Aside from that, the speed with which Nigeria's National Assembly approved the latest borrowing request from President Tinubu highlights an even more troubling pattern in the legislature's priorities. On March 31, lawmakers granted approval of the $6bn loan in less than four hours from first reading to passage.
The Senate quickly read the President's letter, referred it to committee, considered the report and adopted it on the same day. Meaning that a decision of this magnitude, which will add trillions to the nation's liabilities, received minimal public scrutiny.
This haste contrasts sharply with the time the legislature spends on other critical matters. For instance, bills affecting electoral processes, governance reforms and security legislation have lingered for weeks or months before debate and passage, many not passed at all, Meanwhile, borrowing requests that expand the debt profile are always fast-tracked with little interrogation, an indication that the National Assembly is not in any way acting as an independent oversight body, but simply rubber-stamping executive proposals.
Following the deadly attack in Jos, President Tinubu visited Plateau State on April 2 to commiserate with victims and reassure residents and told those affected that "this experience will not repeat itself", and pledged stepped-up efforts to prevent similar violence.
He also directed security agencies to pursue the attackers and ordered the deployment of a network of over 5 000 surveillance cameras to strengthen intelligence and response across the state.
The same promise he also made after the Yelwata Benue attack last year.
The persistence of attacks across Plateau and other parts of the country, therefore, suggests that assurances have not translated into measurable improvements on the ground. While violence continues to claim lives, displace communities, and undermine public confidence in the government's ability to protect citizens, the promise of decisive action appears increasingly disconnected from the lived reality of those affected, where insecurity remains entrenched despite repeated pledges. Such declarations have only become routine rhetoric, not followed by tangible outcomes.

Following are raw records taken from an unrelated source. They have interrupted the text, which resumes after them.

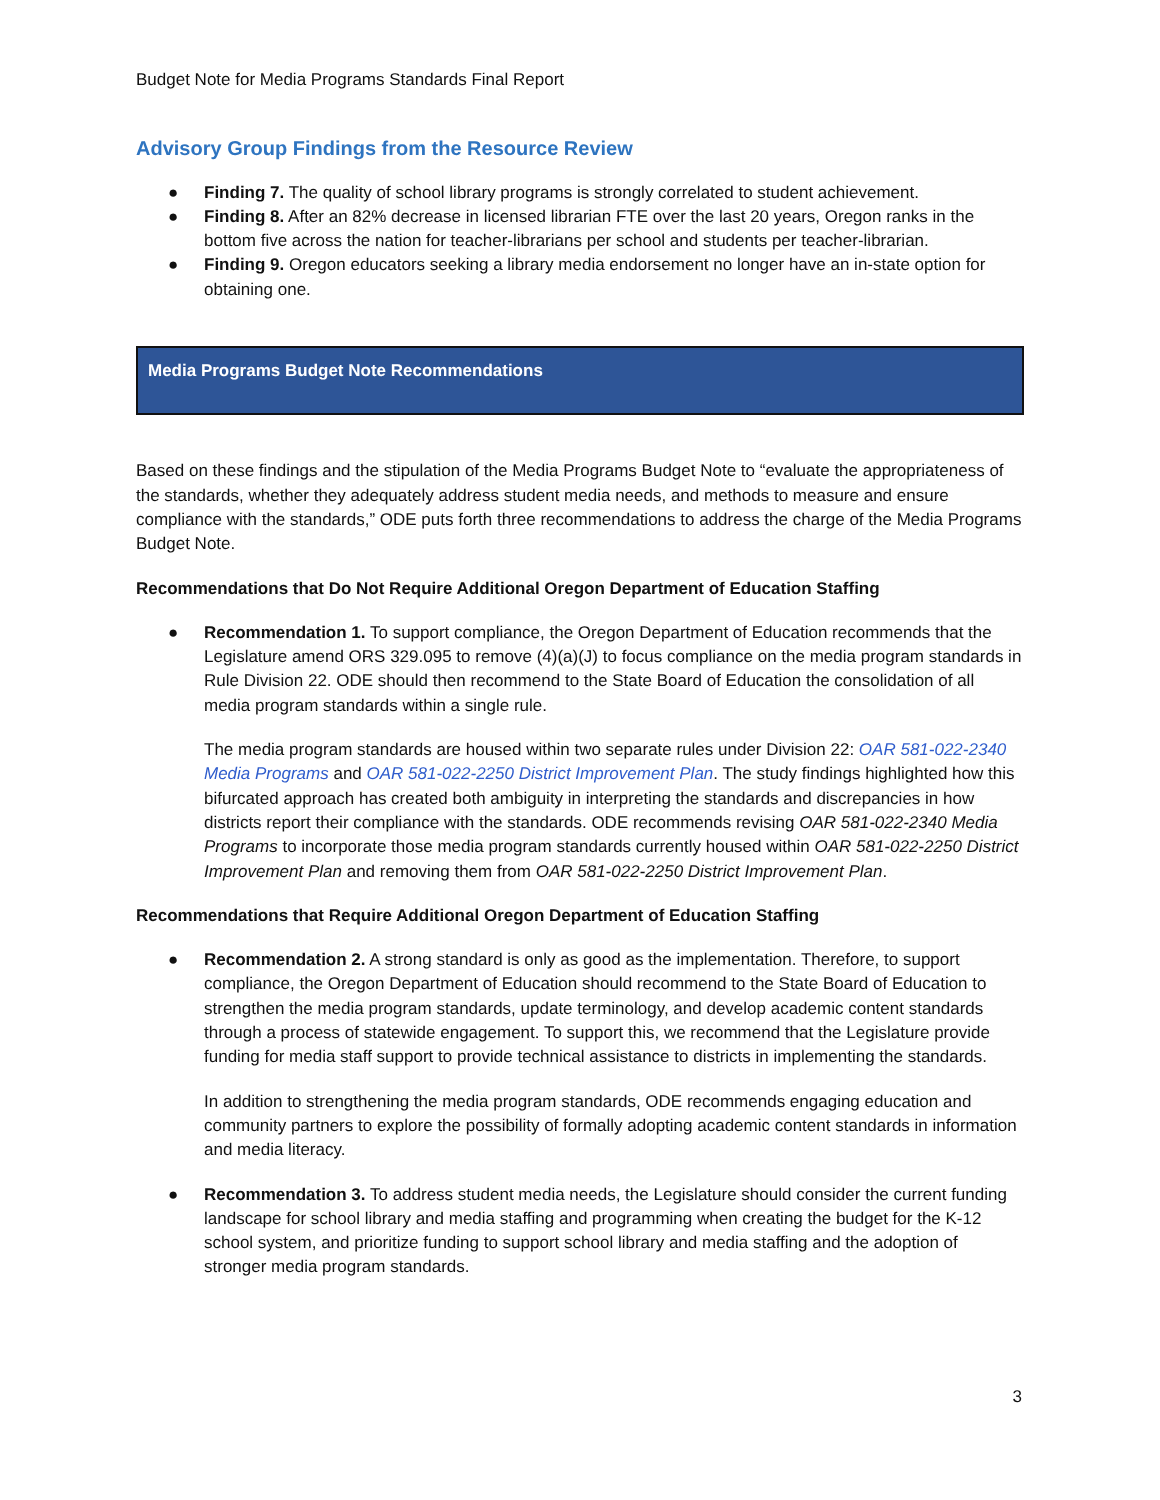Budget Note for Media Programs Standards Final Report
Advisory Group Findings from the Resource Review
● Finding 7. The quality of school library programs is strongly correlated to student achievement.
● Finding 8. After an 82% decrease in licensed librarian FTE over the last 20 years, Oregon ranks in the bottom five across the nation for teacher-librarians per school and students per teacher-librarian.
● Finding 9. Oregon educators seeking a library media endorsement no longer have an in-state option for obtaining one.
Media Programs Budget Note Recommendations
Based on these findings and the stipulation of the Media Programs Budget Note to “evaluate the appropriateness of the standards, whether they adequately address student media needs, and methods to measure and ensure compliance with the standards,” ODE puts forth three recommendations to address the charge of the Media Programs Budget Note.
Recommendations that Do Not Require Additional Oregon Department of Education Staffing
●
Recommendation 1. To support compliance, the Oregon Department of Education recommends that the Legislature amend ORS 329.095 to remove (4)(a)(J) to focus compliance on the media program standards in Rule Division 22. ODE should then recommend to the State Board of Education the consolidation of all media program standards within a single rule.
The media program standards are housed within two separate rules under Division 22: OAR 581-022-2340 Media Programs and OAR 581-022-2250 District Improvement Plan. The study findings highlighted how this bifurcated approach has created both ambiguity in interpreting the standards and discrepancies in how districts report their compliance with the standards. ODE recommends revising OAR 581-022-2340 Media Programs to incorporate those media program standards currently housed within OAR 581-022-2250 District Improvement Plan and removing them from OAR 581-022-2250 District Improvement Plan.
Recommendations that Require Additional Oregon Department of Education Staffing
●
Recommendation 2. A strong standard is only as good as the implementation. Therefore, to support compliance, the Oregon Department of Education should recommend to the State Board of Education to strengthen the media program standards, update terminology, and develop academic content standards through a process of statewide engagement. To support this, we recommend that the Legislature provide funding for media staff support to provide technical assistance to districts in implementing the standards.
In addition to strengthening the media program standards, ODE recommends engaging education and community partners to explore the possibility of formally adopting academic content standards in information and media literacy.
● Recommendation 3. To address student media needs, the Legislature should consider the current funding landscape for school library and media staffing and programming when creating the budget for the K-12 school system, and prioritize funding to support school library and media staffing and the adoption of stronger media program standards.
3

Nigeria's rising debt has tangible implications for national security because servicing the country's growing obligations now consumes a larger share of the federal budget, leaving less fiscal space for investment in security infrastructure, intelligence, and operational readiness. At the same time, inflation and the rising cost of living, partly driven by fiscal pressure, deepen economic hardship, leaving citizens vulnerable and fuelling crime and social instability.
Compounding the problem is the lack of transparency around borrowing. Loans are approved and disbursed without clear connections to measurable outcomes, whether in development or security. Citizens cannot see how borrowed funds translate into tangible improvements, and the absence of rigorous monitoring undermines public confidence. Hence, the imbalance between fiscal urgency and security response reflects a deeper failure in governance priorities. The state acts swiftly to expand debt but moves cautiously when citizens' lives are at risk. Without systemic reform, rapid borrowing will continue to outpace effective measures to safeguard communities, perpetuating a cycle of crisis that government rhetoric alone cannot resolve.

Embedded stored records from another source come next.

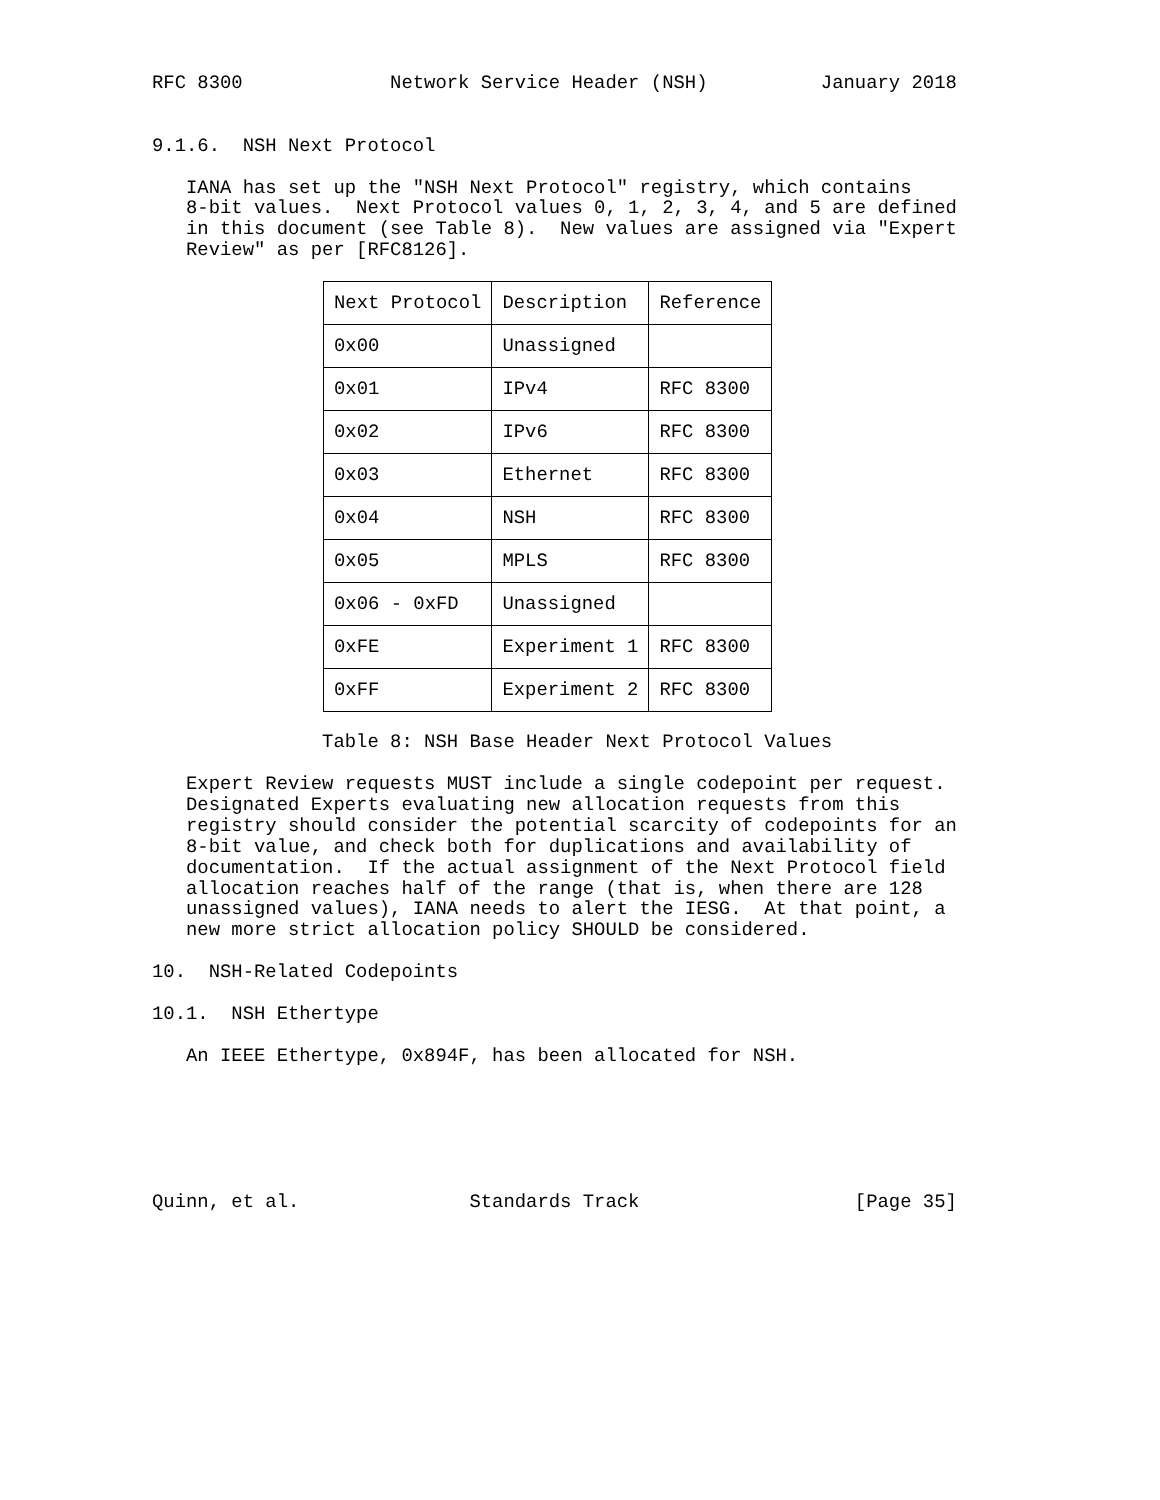RFC 8300             Network Service Header (NSH)          January 2018


9.1.6.  NSH Next Protocol

   IANA has set up the "NSH Next Protocol" registry, which contains
   8-bit values.  Next Protocol values 0, 1, 2, 3, 4, and 5 are defined
   in this document (see Table 8).  New values are assigned via "Expert
   Review" as per [RFC8126].
| Next Protocol | Description | Reference |
| --- | --- | --- |
| 0x00 | Unassigned | |
| 0x01 | IPv4 | RFC 8300 |
| 0x02 | IPv6 | RFC 8300 |
| 0x03 | Ethernet | RFC 8300 |
| 0x04 | NSH | RFC 8300 |
| 0x05 | MPLS | RFC 8300 |
| 0x06 - 0xFD | Unassigned | |
| 0xFE | Experiment 1 | RFC 8300 |
| 0xFF | Experiment 2 | RFC 8300 |
               Table 8: NSH Base Header Next Protocol Values

   Expert Review requests MUST include a single codepoint per request.
   Designated Experts evaluating new allocation requests from this
   registry should consider the potential scarcity of codepoints for an
   8-bit value, and check both for duplications and availability of
   documentation.  If the actual assignment of the Next Protocol field
   allocation reaches half of the range (that is, when there are 128
   unassigned values), IANA needs to alert the IESG.  At that point, a
   new more strict allocation policy SHOULD be considered.

10.  NSH-Related Codepoints

10.1.  NSH Ethertype

   An IEEE Ethertype, 0x894F, has been allocated for NSH.






Quinn, et al.               Standards Track                   [Page 35]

Borrowing is not inherently wrong. It can fund development, infrastructure, and security if applied transparently, accountably, and with measurable impact.
But Nigeria cannot sustain a pattern where debt continues to rise while insecurity remains unchecked.
Without clear accountability and tangible outcomes, the country risks financing its own instability rather than resolving it. Both the executive and the legislature must realign their priorities to reflect the urgency of protecting lives, not merely balancing books.